O primeiro 'rei' do 'batidão', uma crônica de carnaval – Heron Cid
Crônicas

O primeiro ‘rei’ do ‘batidão’, uma crônica de carnaval

26 de fevereiro de 2020 às 11h56

No meio do salão, alguém viu uma “dança diferente”, como canta Jackson do Pandeiro, na sua emblemática Sebastiana, composta por Rosil Cavalcanti.

Para surpresa geral, era o menino mais tímido da cidade sozinho com uns passos estranhos. Ou, melhor dizendo, ‘novos’.

O palco era a Sorvelanche. Naquelas tardes, toda meninada e parte da juventude de Marizópolis se reunia na casa de shows de Maria de Joaquim de Moça, point dos carnavais em meados da década de 90.

Não demorou e, de repente, uma turma fez uma roda em torno dele. No meio, o moleque de cabelo meio arredondado, fino e liso ao ponto de ser quase impossível pentear para um lado, metia o joelho no abdômen.

Duas vezes cada. Tudo ritmado com o axé music da época. Quanto mais era aplaudido, mais se esforçava para elevar ao máximo a coxa no alto para bater na própria ‘caixa do peito’. De tanta animação, mordia os lábios, aumentando a pressão e o entusiasmo.

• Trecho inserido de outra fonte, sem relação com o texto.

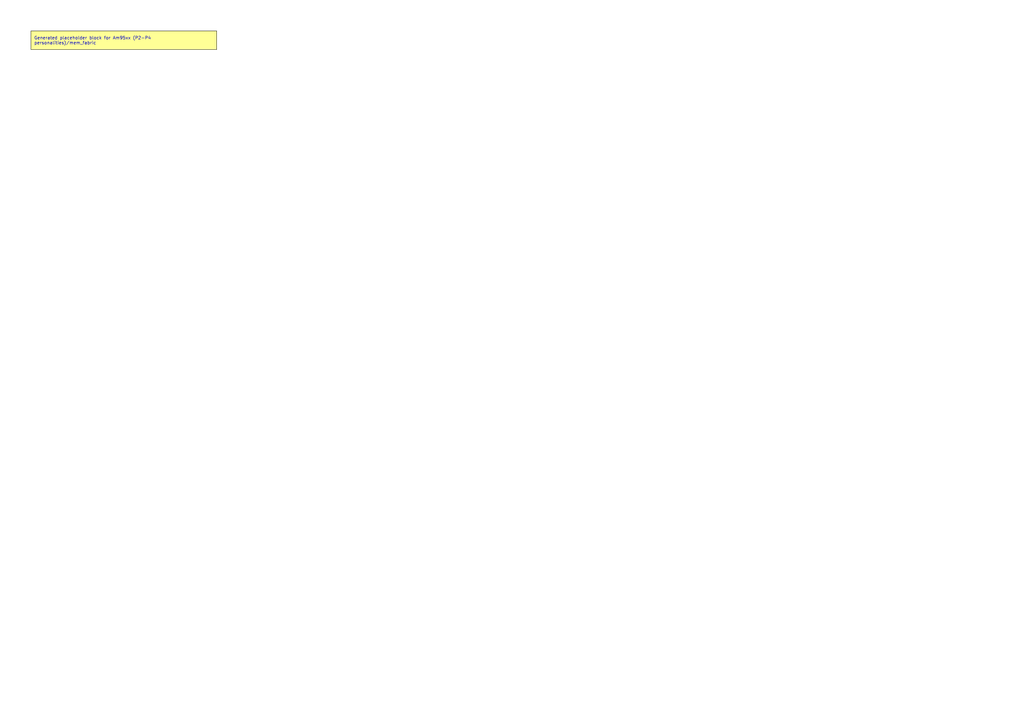
<source format=kicad_sch>
(kicad_sch
	(version 20250114)
	(generator "kicadgen")
	(generator_version "0.2")
	(uuid "8df77f3a-d0c1-5152-a524-f1132bc3505b")
	(paper "A3")
	(title_block
		(title "Am95xx (P2-P4 personalities)::mem_fabric")
		(company "Project Carbon")
		(comment 1 "Generated - do not edit in generated/")
		(comment 2 "Edit in schem/kicad9/manual/ or refine mapping specs")
	)
	(lib_symbols)
	(text_box
		"Generated placeholder block for Am95xx (P2-P4 personalities)/mem_fabric"
		(exclude_from_sim no)
		(at
			12.7
			12.7
			0
		)
		(size 76.2 7.62)
		(margins
			1.27
			1.27
			1.27
			1.27
		)
		(stroke
			(width 0)
			(type default)
			(color
				0
				0
				0
				1
			)
		)
		(fill
			(type color)
			(color
				255
				255
				150
				1
			)
		)
		(effects
			(font
				(size 1.27 1.27)
			)
			(justify left)
		)
		(uuid "4ac4e77f-0aa0-5275-a22f-4c51bb1753a5")
	)
	(sheet_instances
		(path
			"/"
			(page "1")
		)
	)
	(embedded_fonts no)
)

</source>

Estava criada uma inédita dança. Muito antes de o paraibano Gil Bala pensar no batidão.

O menino não compreendia aquele súbito ‘sucesso’ e empolgação dos colegas maiores que antes mal lhe davam atenção, agora convertidos em admiradores. Rodrigo de Tico Teobaldo, Erasmo de Chagas Braga, Wostenildo de Francimar da Cagepa, Laurineto de Chico Laurindo estavam todos agora ‘encantados’ com a surpreendente capacidade artística, revelação daquele carnaval.

Entre as palmas, risos, muito risos. De tão concentrado, achava que as gargalhadas eram de aprovação e júbilo diante de tão extraordinária perfomance.

E veio o ápice. Todo mundo junto ao redor batendo palma no ritmo daquele “Hei, hei, hei”, lembrando um fã-clube diante do astro idolatrado, numa demonstração inconfundível de reverência e êxtase.

Aquela cena mítica ficou guardada na memória dele por muitos anos. Não sabia explicar como conseguiu se superar e produzir tamanha proeza num salão com tanta gente mais experimentada na matéria.

Demorou pelo menos dez anos para desconfiar do verdadeiro motivo. O tempo, agora na mocidade, fez questão de revelar tudo.

Na verdade, os participantes da roda, dos aplausos e daquela inesquecível matinê, simplesmente mangavam, chacoteavam e faziam algazarra com a dança destrambelhada, desengonçada, para não dizer rídicula.

Aquele prodígio das pistas era eu. Não ria!